Of her own writing and recording and discussions in the text, the author observes that the French words she uses in her account are simultaneously a torch with which she can light up her compatriots' lives and dignity (especially those of her "women-companions"), but the same foreign-language, outspoken words "divide me from them once and for all" (142); these women seldom speak out or speak up either within their own culture (which forbids this to women), or beyond it (behaviour which is seen as a form of cultural treachery). The very existence of her text is transgressive and inaccessible to most of those it is meant for, Djebar suggests.

She attempts to outmanoeuvre this impasse by building into the final section of her text a number of transcriptions, and of course translations, of first-person accounts by Algerian women who had participated in the Algerian liberation war (against the French occupiers) of the 1950s.
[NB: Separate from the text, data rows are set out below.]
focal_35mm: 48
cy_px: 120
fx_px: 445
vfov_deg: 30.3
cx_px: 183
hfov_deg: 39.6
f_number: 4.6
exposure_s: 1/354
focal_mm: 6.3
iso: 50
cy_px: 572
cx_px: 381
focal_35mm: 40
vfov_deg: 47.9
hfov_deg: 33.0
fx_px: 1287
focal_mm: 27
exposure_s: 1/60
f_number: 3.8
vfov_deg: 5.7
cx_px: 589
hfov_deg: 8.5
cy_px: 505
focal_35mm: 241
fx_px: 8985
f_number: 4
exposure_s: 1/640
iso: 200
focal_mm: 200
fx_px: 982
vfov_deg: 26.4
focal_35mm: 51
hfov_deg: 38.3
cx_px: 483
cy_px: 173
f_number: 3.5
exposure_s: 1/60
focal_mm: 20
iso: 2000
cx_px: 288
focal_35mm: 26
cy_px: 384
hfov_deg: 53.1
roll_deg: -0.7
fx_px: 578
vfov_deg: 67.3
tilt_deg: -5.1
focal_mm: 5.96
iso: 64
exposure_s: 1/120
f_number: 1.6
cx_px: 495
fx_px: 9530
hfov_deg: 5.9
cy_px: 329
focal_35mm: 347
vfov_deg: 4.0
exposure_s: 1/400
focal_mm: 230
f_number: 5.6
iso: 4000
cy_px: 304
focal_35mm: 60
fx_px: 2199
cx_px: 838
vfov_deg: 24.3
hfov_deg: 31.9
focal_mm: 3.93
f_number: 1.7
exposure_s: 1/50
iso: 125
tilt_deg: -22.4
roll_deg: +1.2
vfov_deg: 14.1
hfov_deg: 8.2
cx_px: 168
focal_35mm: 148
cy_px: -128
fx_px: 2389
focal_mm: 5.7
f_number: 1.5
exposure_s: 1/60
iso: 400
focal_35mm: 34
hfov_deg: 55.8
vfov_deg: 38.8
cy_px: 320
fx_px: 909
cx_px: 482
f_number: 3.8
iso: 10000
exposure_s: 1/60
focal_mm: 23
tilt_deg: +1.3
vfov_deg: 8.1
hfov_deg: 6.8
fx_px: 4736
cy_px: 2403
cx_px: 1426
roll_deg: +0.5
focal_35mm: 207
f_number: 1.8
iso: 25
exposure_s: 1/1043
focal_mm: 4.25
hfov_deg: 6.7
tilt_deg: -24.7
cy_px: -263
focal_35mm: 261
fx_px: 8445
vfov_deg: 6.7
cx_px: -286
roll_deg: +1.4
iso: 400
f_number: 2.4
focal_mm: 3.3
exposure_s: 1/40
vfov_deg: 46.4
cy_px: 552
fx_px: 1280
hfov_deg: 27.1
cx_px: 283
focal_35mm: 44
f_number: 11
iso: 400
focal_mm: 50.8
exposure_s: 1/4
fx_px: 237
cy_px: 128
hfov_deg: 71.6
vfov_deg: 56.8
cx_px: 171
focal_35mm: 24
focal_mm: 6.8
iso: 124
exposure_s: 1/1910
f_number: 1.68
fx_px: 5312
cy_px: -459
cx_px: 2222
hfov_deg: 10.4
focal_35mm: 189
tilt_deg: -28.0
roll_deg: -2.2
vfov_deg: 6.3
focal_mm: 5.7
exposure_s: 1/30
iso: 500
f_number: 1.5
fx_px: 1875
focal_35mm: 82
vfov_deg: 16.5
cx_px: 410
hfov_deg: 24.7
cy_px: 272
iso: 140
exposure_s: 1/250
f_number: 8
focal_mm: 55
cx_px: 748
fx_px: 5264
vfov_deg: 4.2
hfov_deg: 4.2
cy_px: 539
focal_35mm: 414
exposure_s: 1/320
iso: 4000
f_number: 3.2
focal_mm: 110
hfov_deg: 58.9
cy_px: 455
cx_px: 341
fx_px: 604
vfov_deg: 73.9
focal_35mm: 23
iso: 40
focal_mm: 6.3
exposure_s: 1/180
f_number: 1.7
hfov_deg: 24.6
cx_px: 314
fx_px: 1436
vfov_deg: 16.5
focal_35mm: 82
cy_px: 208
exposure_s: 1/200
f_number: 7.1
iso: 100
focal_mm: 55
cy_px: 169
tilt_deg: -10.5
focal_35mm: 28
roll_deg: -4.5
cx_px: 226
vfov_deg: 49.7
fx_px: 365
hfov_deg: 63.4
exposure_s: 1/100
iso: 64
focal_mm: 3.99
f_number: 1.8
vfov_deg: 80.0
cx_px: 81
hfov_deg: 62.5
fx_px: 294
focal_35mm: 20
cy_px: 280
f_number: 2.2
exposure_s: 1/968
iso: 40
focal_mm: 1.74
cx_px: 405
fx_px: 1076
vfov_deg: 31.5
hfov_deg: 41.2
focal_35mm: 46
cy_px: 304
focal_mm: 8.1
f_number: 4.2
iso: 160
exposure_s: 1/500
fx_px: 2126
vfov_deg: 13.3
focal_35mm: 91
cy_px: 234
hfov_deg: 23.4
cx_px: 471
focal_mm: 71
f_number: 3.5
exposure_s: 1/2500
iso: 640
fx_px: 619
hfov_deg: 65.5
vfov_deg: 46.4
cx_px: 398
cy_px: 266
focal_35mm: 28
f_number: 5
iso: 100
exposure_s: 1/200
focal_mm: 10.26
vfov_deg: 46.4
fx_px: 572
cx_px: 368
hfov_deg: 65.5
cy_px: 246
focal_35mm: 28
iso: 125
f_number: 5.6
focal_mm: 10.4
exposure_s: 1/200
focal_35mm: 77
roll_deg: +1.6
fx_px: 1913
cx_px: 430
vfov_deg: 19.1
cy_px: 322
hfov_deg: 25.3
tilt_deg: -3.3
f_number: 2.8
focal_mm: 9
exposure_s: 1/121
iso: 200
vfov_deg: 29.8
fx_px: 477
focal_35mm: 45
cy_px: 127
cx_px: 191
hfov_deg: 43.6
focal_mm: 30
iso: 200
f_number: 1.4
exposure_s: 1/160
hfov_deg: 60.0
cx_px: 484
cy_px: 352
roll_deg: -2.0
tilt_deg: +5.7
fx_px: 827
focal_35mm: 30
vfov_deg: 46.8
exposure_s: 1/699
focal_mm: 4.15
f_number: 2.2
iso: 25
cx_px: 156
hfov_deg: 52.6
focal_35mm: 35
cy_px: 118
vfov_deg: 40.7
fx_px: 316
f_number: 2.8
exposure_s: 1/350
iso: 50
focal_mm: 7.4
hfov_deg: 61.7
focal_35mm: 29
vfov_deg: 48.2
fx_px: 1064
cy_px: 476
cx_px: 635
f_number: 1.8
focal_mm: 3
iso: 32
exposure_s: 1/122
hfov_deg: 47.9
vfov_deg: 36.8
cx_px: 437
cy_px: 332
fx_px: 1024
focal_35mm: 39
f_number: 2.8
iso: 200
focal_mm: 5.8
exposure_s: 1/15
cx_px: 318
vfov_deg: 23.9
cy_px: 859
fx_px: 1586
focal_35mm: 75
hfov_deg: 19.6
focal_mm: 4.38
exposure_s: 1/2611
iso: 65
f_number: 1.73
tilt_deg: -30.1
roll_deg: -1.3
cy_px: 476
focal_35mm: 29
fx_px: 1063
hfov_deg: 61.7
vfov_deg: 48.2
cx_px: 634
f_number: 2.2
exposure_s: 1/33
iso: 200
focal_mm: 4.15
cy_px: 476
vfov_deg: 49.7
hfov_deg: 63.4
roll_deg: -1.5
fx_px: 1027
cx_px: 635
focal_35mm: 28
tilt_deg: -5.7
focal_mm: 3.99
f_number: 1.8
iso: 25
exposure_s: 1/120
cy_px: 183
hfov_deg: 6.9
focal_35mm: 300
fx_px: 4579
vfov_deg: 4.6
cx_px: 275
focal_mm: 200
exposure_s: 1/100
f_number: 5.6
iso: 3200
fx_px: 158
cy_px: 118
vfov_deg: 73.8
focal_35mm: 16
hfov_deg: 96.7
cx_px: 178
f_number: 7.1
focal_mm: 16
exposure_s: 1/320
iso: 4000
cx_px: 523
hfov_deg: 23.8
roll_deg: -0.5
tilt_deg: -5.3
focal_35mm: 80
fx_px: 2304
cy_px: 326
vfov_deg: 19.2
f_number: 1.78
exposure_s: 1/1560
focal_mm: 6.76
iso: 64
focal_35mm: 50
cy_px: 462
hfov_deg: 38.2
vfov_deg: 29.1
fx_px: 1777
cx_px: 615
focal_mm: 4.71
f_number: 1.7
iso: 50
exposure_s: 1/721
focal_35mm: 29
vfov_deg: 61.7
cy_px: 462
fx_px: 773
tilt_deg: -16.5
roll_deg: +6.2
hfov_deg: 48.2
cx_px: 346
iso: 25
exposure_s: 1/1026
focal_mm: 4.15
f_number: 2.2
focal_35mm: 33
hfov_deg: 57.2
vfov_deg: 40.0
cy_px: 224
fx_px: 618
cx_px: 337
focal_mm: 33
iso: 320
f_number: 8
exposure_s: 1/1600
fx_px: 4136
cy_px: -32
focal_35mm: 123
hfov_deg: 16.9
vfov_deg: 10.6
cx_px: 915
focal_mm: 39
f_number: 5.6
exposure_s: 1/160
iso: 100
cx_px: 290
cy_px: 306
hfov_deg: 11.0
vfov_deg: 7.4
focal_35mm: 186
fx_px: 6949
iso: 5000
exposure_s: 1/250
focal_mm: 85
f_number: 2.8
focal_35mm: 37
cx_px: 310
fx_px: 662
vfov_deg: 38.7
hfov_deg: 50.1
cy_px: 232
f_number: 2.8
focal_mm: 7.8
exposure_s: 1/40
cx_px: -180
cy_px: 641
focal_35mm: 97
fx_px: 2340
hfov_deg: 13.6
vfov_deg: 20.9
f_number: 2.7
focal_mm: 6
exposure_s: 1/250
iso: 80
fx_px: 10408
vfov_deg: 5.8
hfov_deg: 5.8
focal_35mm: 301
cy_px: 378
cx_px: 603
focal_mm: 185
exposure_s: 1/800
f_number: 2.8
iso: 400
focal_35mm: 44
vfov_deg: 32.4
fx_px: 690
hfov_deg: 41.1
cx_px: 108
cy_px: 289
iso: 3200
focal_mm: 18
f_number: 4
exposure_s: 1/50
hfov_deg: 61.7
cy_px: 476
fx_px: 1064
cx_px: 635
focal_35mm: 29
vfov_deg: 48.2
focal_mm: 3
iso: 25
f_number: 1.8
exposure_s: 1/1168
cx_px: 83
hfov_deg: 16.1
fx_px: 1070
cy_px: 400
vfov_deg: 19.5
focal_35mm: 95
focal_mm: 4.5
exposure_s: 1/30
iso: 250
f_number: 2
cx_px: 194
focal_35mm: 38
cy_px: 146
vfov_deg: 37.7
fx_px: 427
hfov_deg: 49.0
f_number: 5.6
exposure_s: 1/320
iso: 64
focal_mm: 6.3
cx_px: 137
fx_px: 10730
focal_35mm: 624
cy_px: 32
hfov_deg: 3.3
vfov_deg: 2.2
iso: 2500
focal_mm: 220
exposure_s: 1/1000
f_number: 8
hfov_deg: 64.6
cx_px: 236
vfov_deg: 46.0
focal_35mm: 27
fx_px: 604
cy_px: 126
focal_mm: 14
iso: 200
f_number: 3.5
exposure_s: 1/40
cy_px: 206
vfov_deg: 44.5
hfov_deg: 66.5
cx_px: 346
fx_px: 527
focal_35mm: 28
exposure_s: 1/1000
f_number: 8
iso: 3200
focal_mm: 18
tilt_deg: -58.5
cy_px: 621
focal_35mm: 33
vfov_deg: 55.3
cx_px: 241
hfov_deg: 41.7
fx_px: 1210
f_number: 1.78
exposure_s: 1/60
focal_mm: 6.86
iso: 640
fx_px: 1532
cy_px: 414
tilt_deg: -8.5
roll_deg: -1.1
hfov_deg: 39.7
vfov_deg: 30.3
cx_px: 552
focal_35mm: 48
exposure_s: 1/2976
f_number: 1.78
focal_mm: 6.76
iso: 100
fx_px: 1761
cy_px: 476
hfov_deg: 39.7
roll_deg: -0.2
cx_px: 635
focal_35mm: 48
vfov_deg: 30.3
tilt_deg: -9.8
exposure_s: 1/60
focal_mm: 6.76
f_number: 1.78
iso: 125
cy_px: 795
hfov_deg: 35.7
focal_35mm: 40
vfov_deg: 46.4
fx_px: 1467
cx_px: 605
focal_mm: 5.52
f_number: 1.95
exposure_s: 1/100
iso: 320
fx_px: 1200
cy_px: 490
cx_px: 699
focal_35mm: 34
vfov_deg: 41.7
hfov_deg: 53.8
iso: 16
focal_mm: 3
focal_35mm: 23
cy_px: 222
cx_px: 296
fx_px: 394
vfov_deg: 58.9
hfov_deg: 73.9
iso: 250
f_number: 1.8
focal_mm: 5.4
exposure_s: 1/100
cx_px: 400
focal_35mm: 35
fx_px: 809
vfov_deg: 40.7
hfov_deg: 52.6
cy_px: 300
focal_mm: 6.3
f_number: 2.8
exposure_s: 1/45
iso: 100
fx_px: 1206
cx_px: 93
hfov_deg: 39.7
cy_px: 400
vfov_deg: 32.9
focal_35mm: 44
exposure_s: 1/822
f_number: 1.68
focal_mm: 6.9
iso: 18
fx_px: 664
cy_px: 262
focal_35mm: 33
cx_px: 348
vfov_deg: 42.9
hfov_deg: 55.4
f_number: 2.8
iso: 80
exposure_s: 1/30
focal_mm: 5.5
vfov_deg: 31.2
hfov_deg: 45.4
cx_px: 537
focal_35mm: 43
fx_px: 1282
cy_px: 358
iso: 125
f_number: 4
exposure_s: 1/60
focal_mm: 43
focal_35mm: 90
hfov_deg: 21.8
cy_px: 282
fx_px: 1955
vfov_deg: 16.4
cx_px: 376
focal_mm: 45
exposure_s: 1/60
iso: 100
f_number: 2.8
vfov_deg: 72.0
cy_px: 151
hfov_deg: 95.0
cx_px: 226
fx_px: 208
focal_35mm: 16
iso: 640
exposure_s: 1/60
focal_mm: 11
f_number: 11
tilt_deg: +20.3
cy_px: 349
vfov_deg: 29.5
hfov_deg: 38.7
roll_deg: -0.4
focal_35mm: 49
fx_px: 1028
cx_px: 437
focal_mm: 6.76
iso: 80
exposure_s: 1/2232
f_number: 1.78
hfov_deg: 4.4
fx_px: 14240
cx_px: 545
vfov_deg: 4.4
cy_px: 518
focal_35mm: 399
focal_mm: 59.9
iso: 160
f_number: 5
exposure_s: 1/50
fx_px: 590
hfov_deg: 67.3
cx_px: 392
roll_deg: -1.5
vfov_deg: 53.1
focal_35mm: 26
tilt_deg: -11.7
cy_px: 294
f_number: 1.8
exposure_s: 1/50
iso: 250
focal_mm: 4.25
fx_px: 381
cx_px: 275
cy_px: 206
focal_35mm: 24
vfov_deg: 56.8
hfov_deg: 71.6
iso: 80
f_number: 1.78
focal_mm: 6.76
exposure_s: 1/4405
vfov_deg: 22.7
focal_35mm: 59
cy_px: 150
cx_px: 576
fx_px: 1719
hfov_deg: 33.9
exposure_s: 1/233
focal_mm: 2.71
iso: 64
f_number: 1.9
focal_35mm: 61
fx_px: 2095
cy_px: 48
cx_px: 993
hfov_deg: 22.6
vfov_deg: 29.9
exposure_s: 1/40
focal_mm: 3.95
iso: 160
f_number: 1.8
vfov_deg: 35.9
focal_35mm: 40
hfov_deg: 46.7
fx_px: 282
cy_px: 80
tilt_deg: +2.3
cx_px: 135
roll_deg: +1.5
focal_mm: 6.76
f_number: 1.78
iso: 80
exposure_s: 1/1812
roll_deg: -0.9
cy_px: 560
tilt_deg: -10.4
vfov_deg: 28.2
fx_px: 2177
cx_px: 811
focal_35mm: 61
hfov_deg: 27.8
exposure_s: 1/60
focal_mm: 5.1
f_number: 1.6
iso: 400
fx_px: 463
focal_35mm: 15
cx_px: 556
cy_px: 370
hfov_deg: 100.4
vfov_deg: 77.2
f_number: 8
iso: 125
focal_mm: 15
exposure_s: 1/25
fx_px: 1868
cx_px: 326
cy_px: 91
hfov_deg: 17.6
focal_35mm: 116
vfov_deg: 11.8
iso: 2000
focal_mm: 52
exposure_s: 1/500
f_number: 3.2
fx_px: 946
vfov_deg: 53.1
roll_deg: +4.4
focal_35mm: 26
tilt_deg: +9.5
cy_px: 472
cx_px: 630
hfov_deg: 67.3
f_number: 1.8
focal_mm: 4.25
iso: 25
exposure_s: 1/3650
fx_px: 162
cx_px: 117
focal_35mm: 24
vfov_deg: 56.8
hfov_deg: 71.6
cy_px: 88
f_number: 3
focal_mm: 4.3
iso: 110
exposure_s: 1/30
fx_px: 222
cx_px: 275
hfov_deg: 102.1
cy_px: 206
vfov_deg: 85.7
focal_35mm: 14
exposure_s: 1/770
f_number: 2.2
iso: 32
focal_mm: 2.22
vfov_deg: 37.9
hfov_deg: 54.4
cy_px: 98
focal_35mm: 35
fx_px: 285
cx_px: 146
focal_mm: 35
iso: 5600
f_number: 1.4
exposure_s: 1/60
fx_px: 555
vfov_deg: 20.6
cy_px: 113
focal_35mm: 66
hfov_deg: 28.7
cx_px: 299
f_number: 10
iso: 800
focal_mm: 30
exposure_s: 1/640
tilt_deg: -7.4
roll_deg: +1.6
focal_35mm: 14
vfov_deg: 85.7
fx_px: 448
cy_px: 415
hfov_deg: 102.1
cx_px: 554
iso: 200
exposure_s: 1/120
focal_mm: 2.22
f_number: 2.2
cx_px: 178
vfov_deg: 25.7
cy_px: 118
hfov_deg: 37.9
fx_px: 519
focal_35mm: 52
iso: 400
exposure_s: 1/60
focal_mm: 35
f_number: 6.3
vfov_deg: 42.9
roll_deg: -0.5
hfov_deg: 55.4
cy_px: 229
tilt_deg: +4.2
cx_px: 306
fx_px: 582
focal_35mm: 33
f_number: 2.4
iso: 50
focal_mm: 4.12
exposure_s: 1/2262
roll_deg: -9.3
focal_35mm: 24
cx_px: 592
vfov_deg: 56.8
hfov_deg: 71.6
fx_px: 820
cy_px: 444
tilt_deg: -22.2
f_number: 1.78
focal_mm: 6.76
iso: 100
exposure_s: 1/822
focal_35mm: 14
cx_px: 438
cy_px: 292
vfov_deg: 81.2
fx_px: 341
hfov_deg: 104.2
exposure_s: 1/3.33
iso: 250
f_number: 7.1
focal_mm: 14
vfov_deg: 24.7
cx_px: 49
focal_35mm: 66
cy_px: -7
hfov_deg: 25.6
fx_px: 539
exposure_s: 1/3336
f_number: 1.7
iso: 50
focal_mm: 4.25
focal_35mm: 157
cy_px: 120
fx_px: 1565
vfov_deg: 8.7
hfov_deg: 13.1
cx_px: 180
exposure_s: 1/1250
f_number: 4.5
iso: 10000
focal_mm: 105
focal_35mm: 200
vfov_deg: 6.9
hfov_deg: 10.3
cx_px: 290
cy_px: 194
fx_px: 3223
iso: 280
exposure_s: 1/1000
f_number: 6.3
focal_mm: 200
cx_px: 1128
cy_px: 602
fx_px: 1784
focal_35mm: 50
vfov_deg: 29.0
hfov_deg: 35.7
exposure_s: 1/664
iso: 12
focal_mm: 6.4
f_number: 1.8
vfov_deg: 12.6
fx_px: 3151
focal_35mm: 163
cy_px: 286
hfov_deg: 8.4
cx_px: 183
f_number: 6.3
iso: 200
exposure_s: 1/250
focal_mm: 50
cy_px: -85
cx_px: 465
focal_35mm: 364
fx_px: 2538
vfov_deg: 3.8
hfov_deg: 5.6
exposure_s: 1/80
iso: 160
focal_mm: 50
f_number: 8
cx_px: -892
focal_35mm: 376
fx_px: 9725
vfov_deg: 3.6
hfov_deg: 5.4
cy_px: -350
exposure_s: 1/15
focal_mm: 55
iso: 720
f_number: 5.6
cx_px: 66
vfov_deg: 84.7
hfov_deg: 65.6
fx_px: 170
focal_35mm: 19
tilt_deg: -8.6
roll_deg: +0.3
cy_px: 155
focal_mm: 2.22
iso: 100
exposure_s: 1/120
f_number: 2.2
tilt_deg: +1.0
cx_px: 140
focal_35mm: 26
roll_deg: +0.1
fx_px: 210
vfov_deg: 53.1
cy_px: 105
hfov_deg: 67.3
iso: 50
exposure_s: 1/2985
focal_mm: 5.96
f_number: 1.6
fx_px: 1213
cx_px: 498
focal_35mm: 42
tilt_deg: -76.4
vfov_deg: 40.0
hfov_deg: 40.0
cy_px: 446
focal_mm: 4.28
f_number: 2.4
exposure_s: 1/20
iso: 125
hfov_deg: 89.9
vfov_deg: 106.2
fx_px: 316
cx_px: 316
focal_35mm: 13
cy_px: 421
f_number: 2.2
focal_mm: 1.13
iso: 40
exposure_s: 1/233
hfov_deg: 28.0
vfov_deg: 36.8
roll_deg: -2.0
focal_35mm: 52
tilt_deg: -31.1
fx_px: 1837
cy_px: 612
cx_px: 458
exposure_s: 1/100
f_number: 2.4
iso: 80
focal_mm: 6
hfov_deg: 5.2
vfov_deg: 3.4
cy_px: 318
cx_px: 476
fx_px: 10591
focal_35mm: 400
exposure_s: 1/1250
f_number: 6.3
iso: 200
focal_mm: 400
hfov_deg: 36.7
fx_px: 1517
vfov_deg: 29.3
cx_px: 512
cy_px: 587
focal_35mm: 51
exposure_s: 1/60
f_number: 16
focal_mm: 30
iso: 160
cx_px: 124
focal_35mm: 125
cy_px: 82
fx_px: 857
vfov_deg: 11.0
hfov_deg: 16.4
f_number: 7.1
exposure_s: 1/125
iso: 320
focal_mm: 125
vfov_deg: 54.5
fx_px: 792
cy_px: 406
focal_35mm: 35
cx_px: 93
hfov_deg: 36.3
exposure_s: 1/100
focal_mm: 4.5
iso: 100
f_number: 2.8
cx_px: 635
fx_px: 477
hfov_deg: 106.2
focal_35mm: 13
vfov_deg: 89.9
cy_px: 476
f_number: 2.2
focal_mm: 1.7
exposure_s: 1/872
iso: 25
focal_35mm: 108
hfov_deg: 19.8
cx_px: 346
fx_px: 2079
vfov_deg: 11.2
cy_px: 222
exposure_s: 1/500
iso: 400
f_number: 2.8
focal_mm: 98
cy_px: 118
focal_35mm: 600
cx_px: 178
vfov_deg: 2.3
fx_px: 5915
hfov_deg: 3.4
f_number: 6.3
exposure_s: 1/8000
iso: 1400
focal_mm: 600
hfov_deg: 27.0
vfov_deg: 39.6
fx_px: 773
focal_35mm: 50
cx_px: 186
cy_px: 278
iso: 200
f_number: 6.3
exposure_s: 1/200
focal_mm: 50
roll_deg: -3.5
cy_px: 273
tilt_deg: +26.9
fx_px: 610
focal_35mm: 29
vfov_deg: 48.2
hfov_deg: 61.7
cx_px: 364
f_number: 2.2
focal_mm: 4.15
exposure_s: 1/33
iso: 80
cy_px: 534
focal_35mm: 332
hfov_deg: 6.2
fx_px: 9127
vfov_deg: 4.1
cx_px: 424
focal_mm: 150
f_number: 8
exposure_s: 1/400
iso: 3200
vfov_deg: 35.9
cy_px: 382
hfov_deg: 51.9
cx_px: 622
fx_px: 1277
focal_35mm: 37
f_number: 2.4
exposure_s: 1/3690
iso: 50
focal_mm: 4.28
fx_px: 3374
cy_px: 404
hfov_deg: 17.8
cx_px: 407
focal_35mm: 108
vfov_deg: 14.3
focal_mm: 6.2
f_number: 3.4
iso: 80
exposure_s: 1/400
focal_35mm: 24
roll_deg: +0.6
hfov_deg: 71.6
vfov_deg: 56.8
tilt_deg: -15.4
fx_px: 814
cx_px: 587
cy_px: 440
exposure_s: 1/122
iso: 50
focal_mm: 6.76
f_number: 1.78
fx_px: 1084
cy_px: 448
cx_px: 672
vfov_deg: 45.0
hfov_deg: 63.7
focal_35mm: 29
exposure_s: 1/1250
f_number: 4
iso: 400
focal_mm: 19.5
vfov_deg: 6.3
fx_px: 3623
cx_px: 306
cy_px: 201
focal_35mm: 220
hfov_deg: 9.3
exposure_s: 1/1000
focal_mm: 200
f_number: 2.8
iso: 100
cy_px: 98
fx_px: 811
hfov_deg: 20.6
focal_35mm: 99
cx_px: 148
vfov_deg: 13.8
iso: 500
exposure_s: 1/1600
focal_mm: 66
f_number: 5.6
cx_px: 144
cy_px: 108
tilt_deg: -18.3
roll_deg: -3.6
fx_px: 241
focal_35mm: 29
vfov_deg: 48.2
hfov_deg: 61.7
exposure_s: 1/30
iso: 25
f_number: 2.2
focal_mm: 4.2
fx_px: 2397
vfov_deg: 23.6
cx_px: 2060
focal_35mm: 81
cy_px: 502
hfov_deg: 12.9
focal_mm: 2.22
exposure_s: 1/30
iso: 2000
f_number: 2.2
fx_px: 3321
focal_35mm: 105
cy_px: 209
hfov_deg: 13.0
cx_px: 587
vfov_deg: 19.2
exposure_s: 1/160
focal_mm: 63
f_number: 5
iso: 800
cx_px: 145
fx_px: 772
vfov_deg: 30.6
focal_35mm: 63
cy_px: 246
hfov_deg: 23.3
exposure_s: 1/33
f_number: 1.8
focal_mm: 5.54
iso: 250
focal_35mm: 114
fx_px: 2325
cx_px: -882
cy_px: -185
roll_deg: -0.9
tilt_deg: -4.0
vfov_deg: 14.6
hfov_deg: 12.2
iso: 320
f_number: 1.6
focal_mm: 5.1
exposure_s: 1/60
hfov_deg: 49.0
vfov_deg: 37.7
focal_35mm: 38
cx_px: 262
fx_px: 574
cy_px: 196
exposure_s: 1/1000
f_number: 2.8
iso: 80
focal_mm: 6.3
Although the narrator confesses with some agony that she has "disguised" such indigenous voices in her French rendition, "without clothing [them]" (142), she elsewhere quotes an expression of the yearning to be heard by one of these very women - a yearning to which her own text is a response:

Alas! We can't read or write. We don't leave any accounts of what we lived through and all we suffered! …
You'll see other people who spent their time in crouching in holes and who, afterwards, told what they've told! (148)

The worst silencing is of the wartime rapes; attempting to get the women to speak of such experiences is the narrator/historian's most agonising task. Yet the blanket of silence drawn over such most intimate and searing damage indeed forms another index of the indigenous culture's inability to note, acknowledge or reward women's contributions in heroism and suffering to the perpetuation of their culture. For the narrator, it is her drive to write, to articulate and record her people's histories and "herstories" that enables her to discover and hone a written, writing and speaking self. So the French language is simultaneously a shirt of Nessus, a poisoning gift, and the opportunity, or rather solemn duty, of a mourning "song" that she owes to her compatriots and to which "they provide [her] orchestral accompaniment" (217).

Djebar's text has an exceedingly brief final chapter entitled "Air on a Nay" (the latter term is glossed as "a very old type of flute"). Although there is in this clearly another of the many musical allusions in the text, the other meaning of the word fantasia also resurfaces with tragic resonance. Picking up on an anecdote (earlier recounted by the narrator) of an Algerian woman whose jilted lover took vengeance on her by letting his courser kick her fatally as she stood in the audience observing a fantasia (a group display of fine horsemanship), Djebar here at the end of her text "foresee[s] the inevitable moment when the mare's hoof will strike down any woman who dares to stand up freely" (227).

Though many readers will feel that her act of so eloquently presenting her own text refutes that gloomy expectation, one should probably note the suggestion that it is within the local culture that punishment would follow such an assumption of freedom - and even the hint (in the detail of the "mare's hoof" - emphasis added) that it would not be only men engaging in such re-repression of the female voice. She also suggests, in the final sentence of her text, that the virile image of the fantasia, representing war and force, contains the warning message that actual liberty for her own (or indeed for any) society is not to be achieved by such means, and will come within reach only once women are allowed to be freely articulate, fully appreciated and extensively commemorated within their local culture.

While it is most definitely not an "easy read", Fantasia: An Algerian Cavalcade is a fascinating and memorable text, albeit (especially in Muslim cultures) a very controversial work, as uncompromising as it is compassionate.